I Rainy Days di Kevin Smith
Ma lo vedo nei suoi occhi quando si sveglia / Il trucco della scorsa notte / Vivere per il fine settimana, il capo distribuisce tagli allo stipendio / Prima almeno rispondevi, ora non dici più molto / Troppe bollette scadute e ancora da pagare / Tutto quello che vuoi fare è dormire, tutto quello che fai è stare sveglio: è l’inizio di Rainy Days, uno dei passaggi più significativi di un disco nel quale le belle canzoni abbondano.

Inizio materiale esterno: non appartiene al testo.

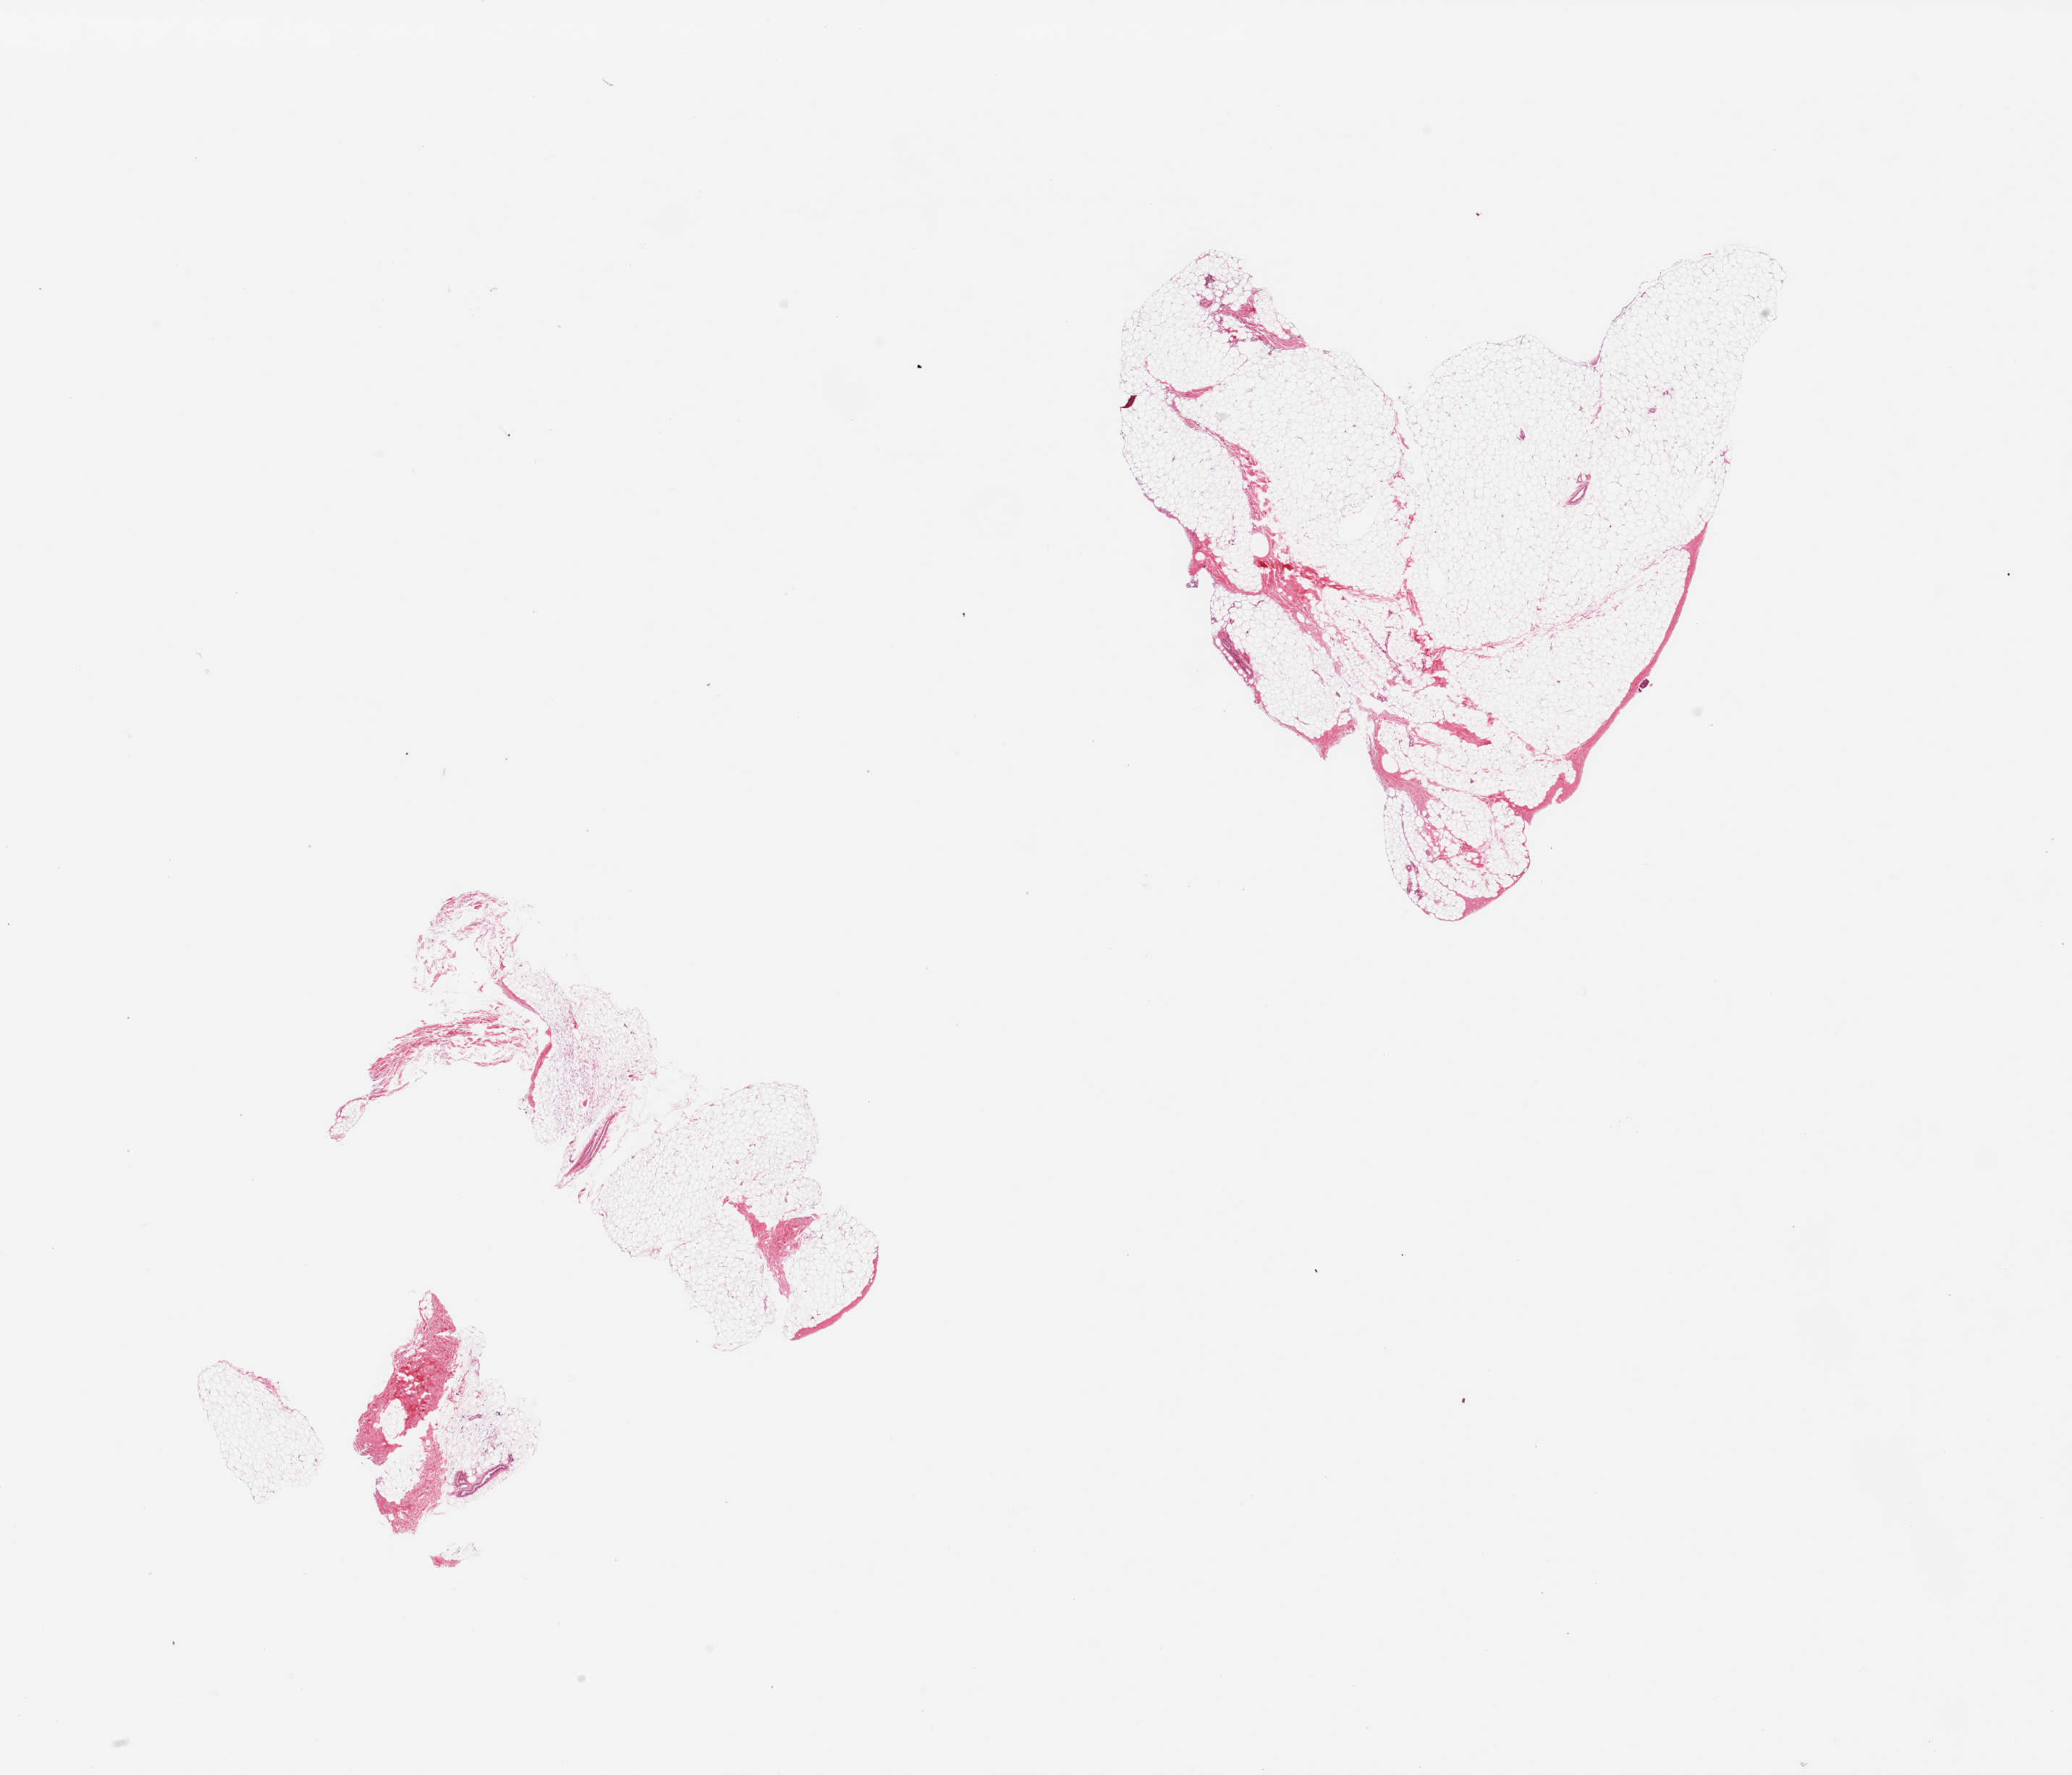
H&E whole-slide image, brightfield — low-resolution overview of the scanned area, about 22.6 x 19.4 mm. PAXgene-fixed paraffin-embedded (PFPE) section. Target tissue: breast. Tissue donor sample. Donor sex: male.
Reviewer comment on this tissue sample: 2 pieces; fibroadipose tissue with no mammary ducts.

Gli ospiti non sono numerosi: si segnala il newyorkese Wiki su Johnny McEnroe e i bravi strumentisti di Leeds che hanno dato vita ai Gotts Street Park e il cui nome spunta sempre più spesso nel panorama del nu-soul inglese; in Phantom of the Afters accompagnano Kojaque in Bambi, uno dei momenti migliori.
Yoko Ho No
Forse la palma del pezzo migliore spetta però (già per il titolo) a Yoko Ho No, accompagnata da una bella base di organo sulla quale Kevin riflette sui suoi rapporti con l’altro sesso (Probabilmente è passato mezzo decennio dall’ultima volta che mi sono innamorato / E non per mancanza di opportunità, ce ne sono state abbastanza / È come se facessi del mio meglio per ottenerle solo per poi rinunciarvi / E per la metà del tempo, è come se stessi scappando da me stesso) evitando le banalità.
E per concludere…
Questo 2023 non è stato troppo generoso con il rap, che avrebbe ormai bisogno di una buona dose di novità e cambiamenti. Kojaque non prende la strada della sperimentazione (come per esempio la collaborazione fra JPEGMAFIA e Danny Brown quest’anno), ma quella di tornare a raccontare storie in versi su basi poco sintetiche e molto umane.